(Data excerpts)
▬▬▬▬▬▬

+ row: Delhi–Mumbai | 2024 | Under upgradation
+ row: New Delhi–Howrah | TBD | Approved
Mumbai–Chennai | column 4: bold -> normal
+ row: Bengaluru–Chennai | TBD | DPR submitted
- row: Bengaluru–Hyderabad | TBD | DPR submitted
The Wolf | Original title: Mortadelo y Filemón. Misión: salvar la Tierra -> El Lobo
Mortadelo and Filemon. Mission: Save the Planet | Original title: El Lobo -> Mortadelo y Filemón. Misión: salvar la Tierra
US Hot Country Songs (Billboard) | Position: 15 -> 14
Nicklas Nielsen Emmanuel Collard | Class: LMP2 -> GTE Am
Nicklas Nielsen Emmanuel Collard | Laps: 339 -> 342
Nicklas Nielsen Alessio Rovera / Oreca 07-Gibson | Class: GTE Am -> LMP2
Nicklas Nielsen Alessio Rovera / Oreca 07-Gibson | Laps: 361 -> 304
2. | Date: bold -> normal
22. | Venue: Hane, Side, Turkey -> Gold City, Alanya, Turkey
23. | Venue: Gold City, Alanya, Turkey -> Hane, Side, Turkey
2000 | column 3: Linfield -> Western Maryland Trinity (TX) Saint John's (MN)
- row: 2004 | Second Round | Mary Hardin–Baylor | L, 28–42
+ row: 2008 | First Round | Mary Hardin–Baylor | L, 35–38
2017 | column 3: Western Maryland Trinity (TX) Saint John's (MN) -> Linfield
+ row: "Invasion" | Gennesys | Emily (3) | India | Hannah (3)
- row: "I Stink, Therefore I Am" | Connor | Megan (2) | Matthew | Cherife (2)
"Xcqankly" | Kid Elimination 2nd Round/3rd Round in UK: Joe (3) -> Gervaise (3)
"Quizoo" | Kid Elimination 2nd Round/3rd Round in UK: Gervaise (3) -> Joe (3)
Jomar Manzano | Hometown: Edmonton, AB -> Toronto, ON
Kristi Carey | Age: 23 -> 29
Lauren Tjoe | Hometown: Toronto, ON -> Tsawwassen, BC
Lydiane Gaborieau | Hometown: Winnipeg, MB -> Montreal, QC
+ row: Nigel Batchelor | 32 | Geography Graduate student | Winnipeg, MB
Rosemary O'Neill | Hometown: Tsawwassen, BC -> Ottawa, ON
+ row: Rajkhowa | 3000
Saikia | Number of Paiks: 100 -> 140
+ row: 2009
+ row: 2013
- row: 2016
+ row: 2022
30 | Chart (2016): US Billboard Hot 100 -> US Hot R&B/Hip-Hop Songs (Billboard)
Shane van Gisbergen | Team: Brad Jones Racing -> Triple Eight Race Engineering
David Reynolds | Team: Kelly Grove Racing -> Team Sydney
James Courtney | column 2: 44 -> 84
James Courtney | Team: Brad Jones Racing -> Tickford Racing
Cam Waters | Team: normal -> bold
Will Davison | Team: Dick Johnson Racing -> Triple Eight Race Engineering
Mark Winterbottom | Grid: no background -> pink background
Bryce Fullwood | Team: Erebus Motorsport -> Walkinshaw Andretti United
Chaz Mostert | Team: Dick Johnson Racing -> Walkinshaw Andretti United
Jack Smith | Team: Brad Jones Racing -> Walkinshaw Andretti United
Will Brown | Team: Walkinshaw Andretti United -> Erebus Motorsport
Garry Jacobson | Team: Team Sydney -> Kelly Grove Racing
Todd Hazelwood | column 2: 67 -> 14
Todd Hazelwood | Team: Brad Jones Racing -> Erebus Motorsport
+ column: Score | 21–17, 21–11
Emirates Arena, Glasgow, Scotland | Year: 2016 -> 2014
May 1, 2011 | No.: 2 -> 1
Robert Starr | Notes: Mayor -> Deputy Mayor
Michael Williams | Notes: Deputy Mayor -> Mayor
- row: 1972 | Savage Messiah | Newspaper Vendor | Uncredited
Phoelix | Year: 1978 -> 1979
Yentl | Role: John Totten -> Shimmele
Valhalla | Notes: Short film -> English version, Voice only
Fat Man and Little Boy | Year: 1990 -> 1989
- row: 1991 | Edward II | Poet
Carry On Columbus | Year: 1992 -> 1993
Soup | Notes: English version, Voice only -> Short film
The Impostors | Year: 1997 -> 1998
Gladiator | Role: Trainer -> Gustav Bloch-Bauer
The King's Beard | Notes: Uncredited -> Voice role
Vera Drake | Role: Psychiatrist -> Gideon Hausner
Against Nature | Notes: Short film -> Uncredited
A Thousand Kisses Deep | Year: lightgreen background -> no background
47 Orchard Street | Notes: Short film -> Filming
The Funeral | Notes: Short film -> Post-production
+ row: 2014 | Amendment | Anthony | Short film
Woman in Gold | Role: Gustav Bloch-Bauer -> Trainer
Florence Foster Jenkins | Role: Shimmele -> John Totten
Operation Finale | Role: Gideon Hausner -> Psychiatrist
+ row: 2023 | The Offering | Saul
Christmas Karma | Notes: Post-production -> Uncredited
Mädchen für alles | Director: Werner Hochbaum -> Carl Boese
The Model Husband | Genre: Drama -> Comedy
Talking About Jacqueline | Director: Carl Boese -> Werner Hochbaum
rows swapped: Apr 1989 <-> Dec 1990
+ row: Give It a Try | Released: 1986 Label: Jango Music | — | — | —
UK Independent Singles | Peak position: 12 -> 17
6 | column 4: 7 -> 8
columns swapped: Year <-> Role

▬▬▬▬▬▬

**Exercise task:** Gather every line above that contains the word "Brad". Case counts, so match capital and lowercase letters exactly.

**Problem solution:**
Shane van Gisbergen | Team: Brad Jones Racing -> Triple Eight Race Engineering
James Courtney | Team: Brad Jones Racing -> Tickford Racing
Jack Smith | Team: Brad Jones Racing -> Walkinshaw Andretti United
Todd Hazelwood | Team: Brad Jones Racing -> Erebus Motorsport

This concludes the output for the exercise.